2016 Orange by-election Saturday 12 November
| Party |  | Candidate | Votes | % | ±% |
|  | National | Scott Barrett | 15,267 | 31.58 | −34.01 |
|  | Shooters, Fishers, Farmers | Philip Donato | 11,487 | 23.76 | +23.76 |
|  | Country Labor | Bernard Fitzsimon | 8,865 | 18.34 | −5.02 |
|  | Independent | Scott Munro | 4,527 | 9.36 | +9.36 |
|  | Independent | Kevin Duffy | 3,182 | 6.58 | +6.58 |
|  | Greens | Janelle Bicknell | 2,739 | 5.67 | −1.08 |
|  | Christian Democrats | Dianne Decker | 1,633 | 3.38 | +0.79 |
|  | Independent | Ian Donald | 644 | 1.33 | +1.33 |
| Total formal votes |  |  | 48,344 | 97.3 | +0.2 |
| Informal votes |  |  | 1,343 | 2.7 | −0.2 |
| Turnout |  |  | 49,687 | 88.3 | −3.2 |
Two-candidate-preferred result
|  | Shooters, Fishers, Farmers | Philip Donato | 18,593 | 50.11 | +50.11 |
|  | National | Scott Barrett | 18,543 | 49.89 | −21.81 |
|  | Shooters, Fishers, Farmers gain from National |  | Swing | N/A |  |

Andrew Gee resigned to successfully contest Calare at the 2016 federal election.

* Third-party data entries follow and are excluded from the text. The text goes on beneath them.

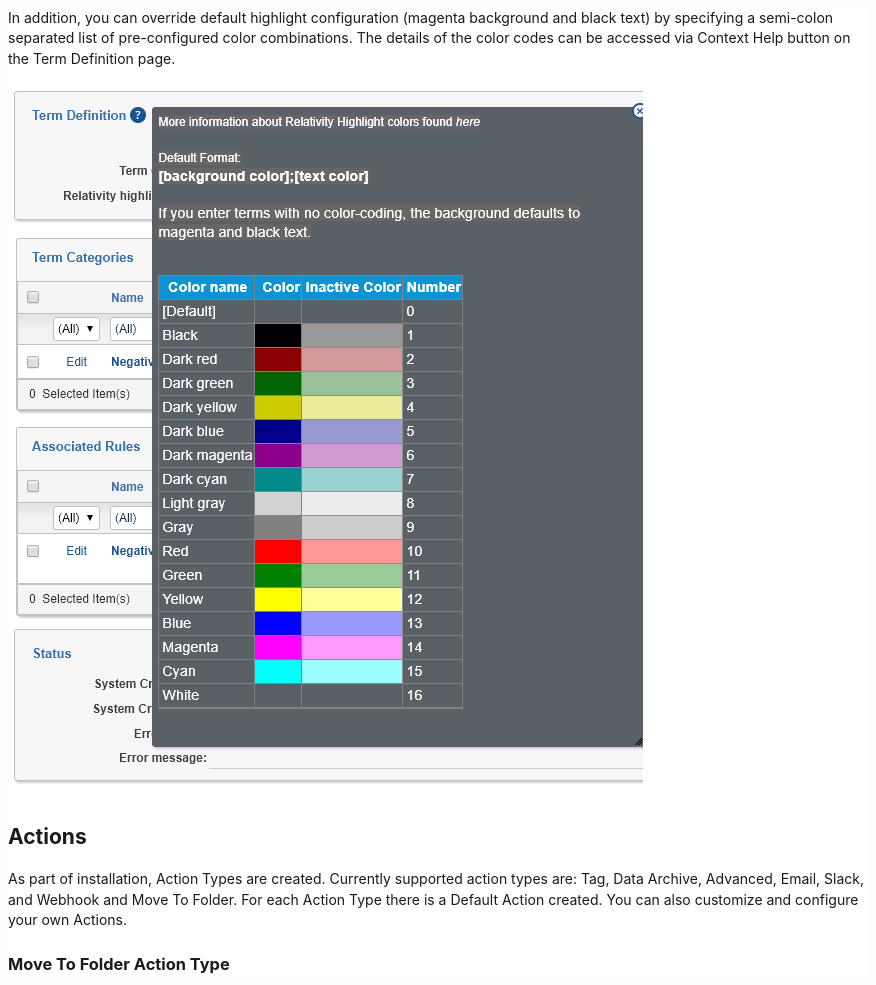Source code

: In addition, you can override default highlight configuration (magenta
background and black text) by specifying a semi-colon separated list of
pre-configured color combinations. The details of the color codes can be
accessed via Context Help button on the Term Definition page.

![](media/587ff246e9bf742376893bde0d0469ab.png)

Actions
-------

As part of installation, Action Types are created. Currently supported action
types are: Tag, Data Archive, Advanced, Email, Slack, and Webhook and Move To
Folder. For each Action Type there is a Default Action created. You can also
customize and configure your own Actions.

### Move To Folder Action Type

On election night, a notional two-party-preferred count was conducted between the Nationals and Labor, which was abandoned when it became apparent that the Shooters, Fishers and Farmers Party would be in second place. A two-candidate-preferred check count completed on 16 November showed the SFFP ahead by 84 votes. When the official distribution of preferences took place on 17 November, the count ended with the Nationals in front by 66 votes. The Shooters Party contested the result, claiming an error in the count of about 100 votes. A review of the ballots found a bundle of votes had been wrongly applied in the distribution, and the result was a win for Philip Donato by 55 votes. The National Party requested a recount, which was granted and was conducted Monday 21 November. The recount confirmed the Shooters, Fishers and Farmers Party's win by a margin of 50 votes.